WORK INSTRUCTIONS:
Answer each question using the editorial below.
(a) What principal aim does the editorial say JCE: Software shares with JCE?
(b) At which two universities have most of the programs in this issue been used extensively?
(c) What two things does BCTC for Windows add that go beyond Lake Study?
--- SOURCE DOCUMENT Enclosed Below ---
JCE Software, 5B2: Editorial

What Good Are Computers Anyway?

John W. Moore
University of Wisconsin-Madison, Madison, WI 53706-1396

Note:
This issue is out of print.

JCE: Software is a journal. It is the part of the Journal of Chemical Education that publishes software rather than printed papers. Some aspects of a software journal are different from a print journal, and we are learning (with your help as loyal subscribers and software submitters) what some of those differences are. But a fundamental similarity will always link JCE: Software and JCE: our principal aim is to advance the state of the art of chemical education by providing communication of ideas and instructional materials among authors and subscribers.
I think JCE: Software can do this best by publishing examples of software that stretch the limits of what computers can do effectively. We hope each issue will help answer the question, What good are computers anyway?. This one is a prime example. The programs it contains exemplify the kinds of educational improvements good software can make. Most of them are part of the CATALYST curriculum development project and have been used extensively at the University of Wisconsin-Madison and The University of Texas at Austin in addition to having been peer reviewed in normal JCE: Software fashion. Examining what they do is instructive, and I hope it will motivate readers to use computers and other technology effectively in chemistry classes. Perhaps some readers will be inspired to make their own software that embodies ideas presented here.
BCTC for Windows is an excellent example of what computer simulation is all about. Like the related Lake Study for Windows, also by David Whisnant and James McCormick (JCE: Software 1992 5B(1)), BCTC is designed to involve students in the scientific method. The computer gives them a simulated, but realistic and significant, problem. By collecting information from the computer and applying scientific analysis to it, they can address that problem. BCTC goes beyond Lake Study by suggesting group work by the students and involving a role-playing discussion exercise, both based upon the information students are able to obtain through simulated experiments. This aspect has been described separately (J. Chem. Educ. 1992 69 42). In addition, the problem students address in BCTC is not one that has an obvious answer. Unlike the way we often teach science, there is no right answer to the question of what ought to be done about the hypothetical chemical BCTC. Different students may arrive at different conclusions using the same information, and their discussions about what action (if any) is appropriate can be quite illuminating both to them and to their instructors. Without the computer to provide a broad range of information quickly and easily, such a simulated experience would be much more difficult to implement.
--- End of Enclosed SOURCE DOCUMENT ---
--- DATA PROVIDED Enclosed Below ---
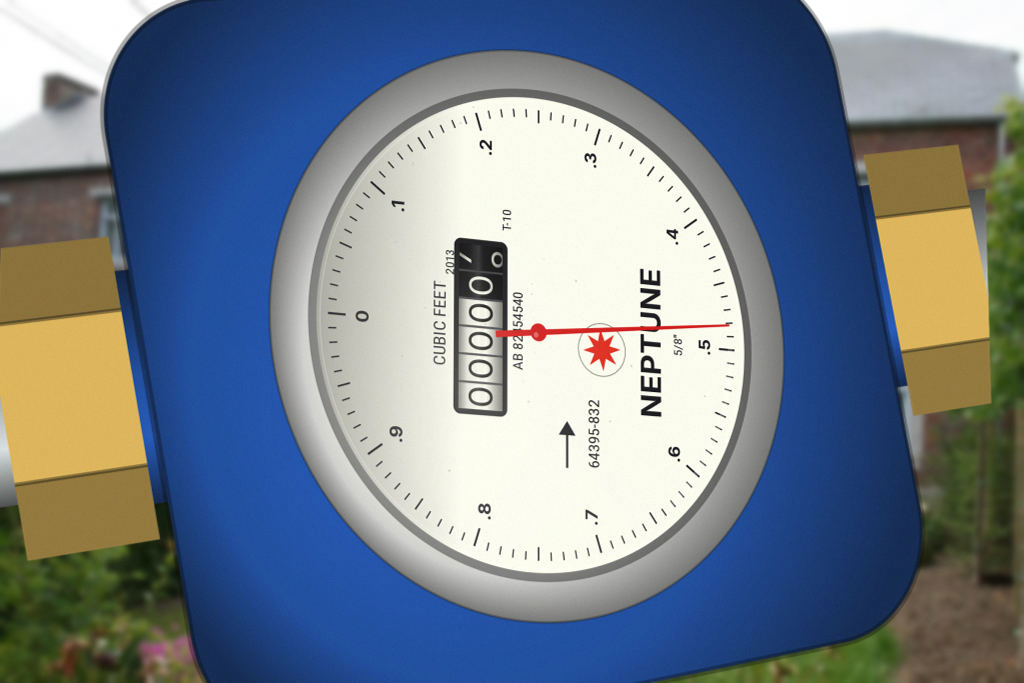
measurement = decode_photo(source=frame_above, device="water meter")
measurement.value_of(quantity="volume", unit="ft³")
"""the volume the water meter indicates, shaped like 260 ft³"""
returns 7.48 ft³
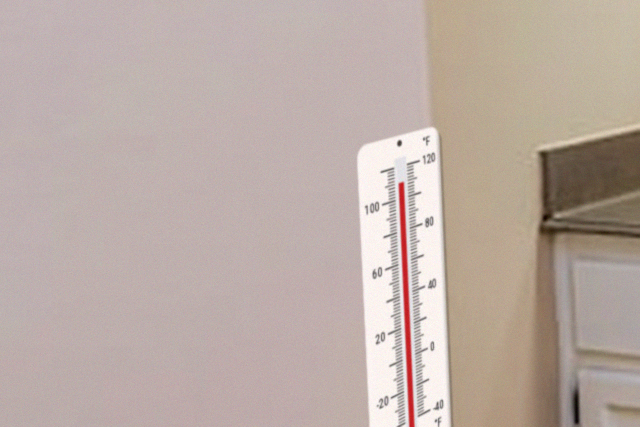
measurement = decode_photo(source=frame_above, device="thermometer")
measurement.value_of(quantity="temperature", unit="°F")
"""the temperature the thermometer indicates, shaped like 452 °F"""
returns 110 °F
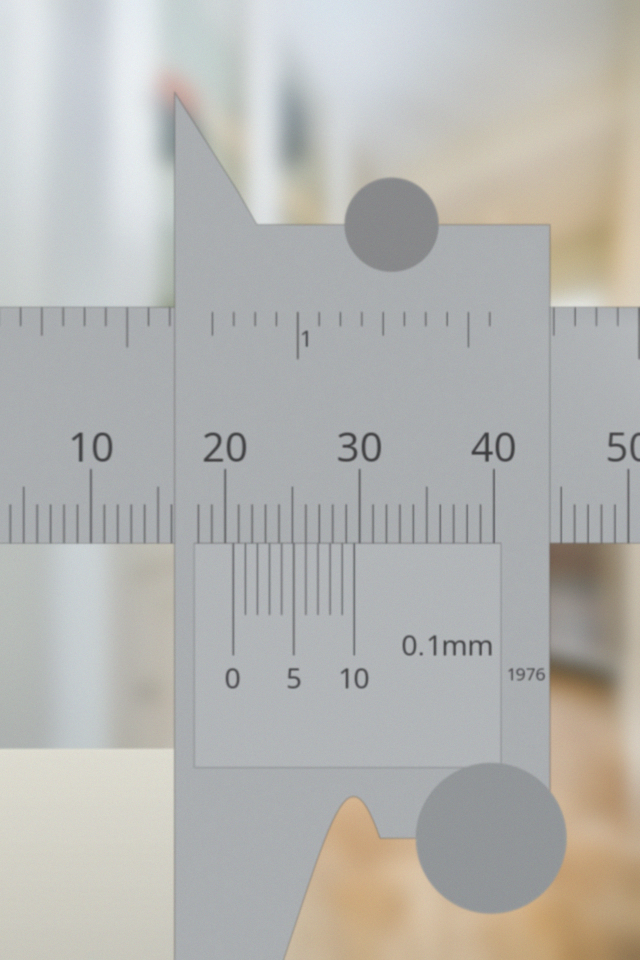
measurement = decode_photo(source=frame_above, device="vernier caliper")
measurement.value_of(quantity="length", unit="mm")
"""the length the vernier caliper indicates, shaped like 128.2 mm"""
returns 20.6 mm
--- End of Enclosed DATA PROVIDED ---
SOLUTION:
(a) To advance the state of the art of chemical education by providing communication of ideas and instructional materials among authors and subscribers.
(b) The University of Wisconsin-Madison and The University of Texas at Austin.
(c) It suggests group work by the students, and it involves a role-playing discussion exercise.